DATA IN THIS EXERCISE>
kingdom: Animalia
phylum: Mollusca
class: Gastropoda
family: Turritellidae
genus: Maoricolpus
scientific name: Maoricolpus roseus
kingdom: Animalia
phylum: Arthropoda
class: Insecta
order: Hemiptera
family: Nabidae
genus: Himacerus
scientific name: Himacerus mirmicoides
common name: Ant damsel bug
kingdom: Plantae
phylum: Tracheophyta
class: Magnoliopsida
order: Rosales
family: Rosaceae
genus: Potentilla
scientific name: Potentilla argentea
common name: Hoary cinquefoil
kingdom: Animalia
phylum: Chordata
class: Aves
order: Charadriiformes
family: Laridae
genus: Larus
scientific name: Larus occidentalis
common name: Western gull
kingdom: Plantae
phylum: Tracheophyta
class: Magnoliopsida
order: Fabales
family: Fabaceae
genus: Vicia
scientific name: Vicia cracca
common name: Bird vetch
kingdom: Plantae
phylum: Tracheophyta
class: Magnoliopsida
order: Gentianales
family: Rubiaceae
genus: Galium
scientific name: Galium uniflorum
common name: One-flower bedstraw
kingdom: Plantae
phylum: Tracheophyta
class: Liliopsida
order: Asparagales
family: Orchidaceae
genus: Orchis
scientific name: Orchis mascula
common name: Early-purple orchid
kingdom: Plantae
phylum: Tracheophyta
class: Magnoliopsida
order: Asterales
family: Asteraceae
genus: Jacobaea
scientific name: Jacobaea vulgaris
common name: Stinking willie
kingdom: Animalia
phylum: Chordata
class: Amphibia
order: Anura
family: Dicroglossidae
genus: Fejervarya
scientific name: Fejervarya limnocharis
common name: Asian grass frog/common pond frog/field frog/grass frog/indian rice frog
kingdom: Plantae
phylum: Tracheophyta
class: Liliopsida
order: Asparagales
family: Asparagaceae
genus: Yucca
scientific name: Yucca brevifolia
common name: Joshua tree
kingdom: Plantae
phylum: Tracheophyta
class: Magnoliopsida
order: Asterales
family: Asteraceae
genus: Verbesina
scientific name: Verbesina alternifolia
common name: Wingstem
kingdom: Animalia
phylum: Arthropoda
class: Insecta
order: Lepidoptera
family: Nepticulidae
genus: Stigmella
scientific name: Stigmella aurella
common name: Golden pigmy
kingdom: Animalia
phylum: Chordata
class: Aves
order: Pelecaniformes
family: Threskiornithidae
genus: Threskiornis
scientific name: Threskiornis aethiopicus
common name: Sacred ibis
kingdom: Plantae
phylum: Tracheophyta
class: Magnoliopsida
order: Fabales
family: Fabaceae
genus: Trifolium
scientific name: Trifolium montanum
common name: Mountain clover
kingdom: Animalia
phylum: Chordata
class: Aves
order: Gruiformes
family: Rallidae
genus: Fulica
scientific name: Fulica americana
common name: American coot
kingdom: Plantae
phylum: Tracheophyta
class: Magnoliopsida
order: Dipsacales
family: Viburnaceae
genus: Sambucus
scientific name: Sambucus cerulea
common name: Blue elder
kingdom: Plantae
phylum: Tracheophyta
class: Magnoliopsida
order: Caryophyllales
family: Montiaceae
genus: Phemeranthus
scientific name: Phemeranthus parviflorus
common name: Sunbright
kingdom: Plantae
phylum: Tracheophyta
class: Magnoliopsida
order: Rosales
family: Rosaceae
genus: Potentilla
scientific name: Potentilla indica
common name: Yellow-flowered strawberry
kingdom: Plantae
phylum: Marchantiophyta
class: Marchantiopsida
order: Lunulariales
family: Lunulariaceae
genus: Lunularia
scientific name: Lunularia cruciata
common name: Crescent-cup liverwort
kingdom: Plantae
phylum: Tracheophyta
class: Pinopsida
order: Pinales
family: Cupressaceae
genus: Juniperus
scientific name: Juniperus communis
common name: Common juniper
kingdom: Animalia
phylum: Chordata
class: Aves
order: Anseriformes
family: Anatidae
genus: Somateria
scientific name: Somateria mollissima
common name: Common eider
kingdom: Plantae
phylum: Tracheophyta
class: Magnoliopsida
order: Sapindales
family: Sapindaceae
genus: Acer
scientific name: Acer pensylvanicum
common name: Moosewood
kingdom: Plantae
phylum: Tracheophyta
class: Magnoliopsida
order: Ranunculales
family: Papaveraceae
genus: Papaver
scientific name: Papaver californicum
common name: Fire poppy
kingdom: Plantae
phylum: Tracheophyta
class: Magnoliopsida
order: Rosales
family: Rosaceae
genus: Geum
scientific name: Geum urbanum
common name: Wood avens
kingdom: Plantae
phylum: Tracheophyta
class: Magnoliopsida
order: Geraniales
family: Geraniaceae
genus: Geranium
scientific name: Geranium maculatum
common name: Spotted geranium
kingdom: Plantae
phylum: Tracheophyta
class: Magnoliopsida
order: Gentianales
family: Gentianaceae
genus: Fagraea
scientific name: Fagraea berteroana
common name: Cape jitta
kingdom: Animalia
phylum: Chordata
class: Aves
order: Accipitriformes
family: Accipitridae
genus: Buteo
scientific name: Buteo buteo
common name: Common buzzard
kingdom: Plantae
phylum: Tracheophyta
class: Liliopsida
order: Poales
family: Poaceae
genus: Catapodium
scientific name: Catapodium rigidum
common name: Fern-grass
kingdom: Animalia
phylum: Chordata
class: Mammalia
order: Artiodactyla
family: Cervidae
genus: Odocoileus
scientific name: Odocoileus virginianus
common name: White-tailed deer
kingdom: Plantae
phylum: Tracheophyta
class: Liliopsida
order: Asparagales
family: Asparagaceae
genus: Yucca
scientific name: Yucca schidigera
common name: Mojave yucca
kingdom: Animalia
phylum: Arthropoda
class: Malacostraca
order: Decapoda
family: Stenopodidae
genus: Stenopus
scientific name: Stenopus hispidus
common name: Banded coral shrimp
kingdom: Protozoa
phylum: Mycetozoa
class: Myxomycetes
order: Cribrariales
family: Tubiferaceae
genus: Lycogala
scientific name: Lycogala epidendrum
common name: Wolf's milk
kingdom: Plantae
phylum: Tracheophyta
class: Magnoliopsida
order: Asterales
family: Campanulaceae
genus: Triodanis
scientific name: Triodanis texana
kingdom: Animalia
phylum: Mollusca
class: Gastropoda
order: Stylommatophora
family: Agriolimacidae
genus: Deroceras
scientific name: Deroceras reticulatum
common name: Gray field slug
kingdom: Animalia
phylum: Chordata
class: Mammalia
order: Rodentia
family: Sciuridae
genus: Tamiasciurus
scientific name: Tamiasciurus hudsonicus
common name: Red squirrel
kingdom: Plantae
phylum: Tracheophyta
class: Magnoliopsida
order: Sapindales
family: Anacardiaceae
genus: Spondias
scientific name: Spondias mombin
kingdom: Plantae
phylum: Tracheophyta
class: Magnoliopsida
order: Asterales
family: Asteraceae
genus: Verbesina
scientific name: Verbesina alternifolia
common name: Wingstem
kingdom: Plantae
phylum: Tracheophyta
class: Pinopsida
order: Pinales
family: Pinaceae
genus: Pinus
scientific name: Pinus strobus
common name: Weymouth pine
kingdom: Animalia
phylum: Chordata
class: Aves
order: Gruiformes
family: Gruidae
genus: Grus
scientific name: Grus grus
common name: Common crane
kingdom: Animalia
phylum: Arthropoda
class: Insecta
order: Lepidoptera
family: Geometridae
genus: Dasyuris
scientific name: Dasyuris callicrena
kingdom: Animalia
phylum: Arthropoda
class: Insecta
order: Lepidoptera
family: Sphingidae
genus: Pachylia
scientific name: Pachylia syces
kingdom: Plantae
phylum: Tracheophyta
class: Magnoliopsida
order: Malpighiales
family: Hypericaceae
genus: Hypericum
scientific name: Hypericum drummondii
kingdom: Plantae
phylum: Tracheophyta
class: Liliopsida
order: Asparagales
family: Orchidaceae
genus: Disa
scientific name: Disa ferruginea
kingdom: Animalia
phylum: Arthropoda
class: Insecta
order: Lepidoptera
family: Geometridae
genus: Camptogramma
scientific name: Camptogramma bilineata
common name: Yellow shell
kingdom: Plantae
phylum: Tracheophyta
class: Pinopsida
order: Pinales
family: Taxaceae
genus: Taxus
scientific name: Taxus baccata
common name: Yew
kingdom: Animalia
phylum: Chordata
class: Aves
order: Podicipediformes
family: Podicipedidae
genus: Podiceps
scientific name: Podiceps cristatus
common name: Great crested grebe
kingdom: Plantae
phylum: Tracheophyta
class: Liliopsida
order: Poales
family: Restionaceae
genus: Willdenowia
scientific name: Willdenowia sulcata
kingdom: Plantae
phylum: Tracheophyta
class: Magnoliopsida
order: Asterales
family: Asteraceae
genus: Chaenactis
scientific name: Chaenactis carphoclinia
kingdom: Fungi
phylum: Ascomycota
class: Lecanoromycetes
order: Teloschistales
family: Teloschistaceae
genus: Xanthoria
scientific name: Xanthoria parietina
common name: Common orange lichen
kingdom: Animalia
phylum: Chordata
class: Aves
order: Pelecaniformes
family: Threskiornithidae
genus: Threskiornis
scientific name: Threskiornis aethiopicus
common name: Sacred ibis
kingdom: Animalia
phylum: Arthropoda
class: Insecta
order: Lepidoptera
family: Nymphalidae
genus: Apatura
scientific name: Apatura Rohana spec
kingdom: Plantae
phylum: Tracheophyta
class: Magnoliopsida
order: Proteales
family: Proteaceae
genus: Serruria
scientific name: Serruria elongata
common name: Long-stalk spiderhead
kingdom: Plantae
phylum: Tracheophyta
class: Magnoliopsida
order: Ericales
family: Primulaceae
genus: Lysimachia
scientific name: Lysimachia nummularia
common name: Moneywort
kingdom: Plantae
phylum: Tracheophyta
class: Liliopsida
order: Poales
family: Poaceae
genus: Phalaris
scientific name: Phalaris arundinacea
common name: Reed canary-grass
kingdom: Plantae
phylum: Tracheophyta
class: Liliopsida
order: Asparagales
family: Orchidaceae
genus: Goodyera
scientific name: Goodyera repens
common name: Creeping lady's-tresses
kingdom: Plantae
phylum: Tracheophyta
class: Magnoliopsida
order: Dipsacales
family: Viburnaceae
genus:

STATED EXERCISE>
Reproduce the records verbatim, from their first line through the line that contains "common name: Early-purple orchid", both ends included.

WRITTEN RESPONSE>
kingdom: Animalia
phylum: Mollusca
class: Gastropoda
family: Turritellidae
genus: Maoricolpus
scientific name: Maoricolpus roseus
kingdom: Animalia
phylum: Arthropoda
class: Insecta
order: Hemiptera
family: Nabidae
genus: Himacerus
scientific name: Himacerus mirmicoides
common name: Ant damsel bug
kingdom: Plantae
phylum: Tracheophyta
class: Magnoliopsida
order: Rosales
family: Rosaceae
genus: Potentilla
scientific name: Potentilla argentea
common name: Hoary cinquefoil
kingdom: Animalia
phylum: Chordata
class: Aves
order: Charadriiformes
family: Laridae
genus: Larus
scientific name: Larus occidentalis
common name: Western gull
kingdom: Plantae
phylum: Tracheophyta
class: Magnoliopsida
order: Fabales
family: Fabaceae
genus: Vicia
scientific name: Vicia cracca
common name: Bird vetch
kingdom: Plantae
phylum: Tracheophyta
class: Magnoliopsida
order: Gentianales
family: Rubiaceae
genus: Galium
scientific name: Galium uniflorum
common name: One-flower bedstraw
kingdom: Plantae
phylum: Tracheophyta
class: Liliopsida
order: Asparagales
family: Orchidaceae
genus: Orchis
scientific name: Orchis mascula
common name: Early-purple orchid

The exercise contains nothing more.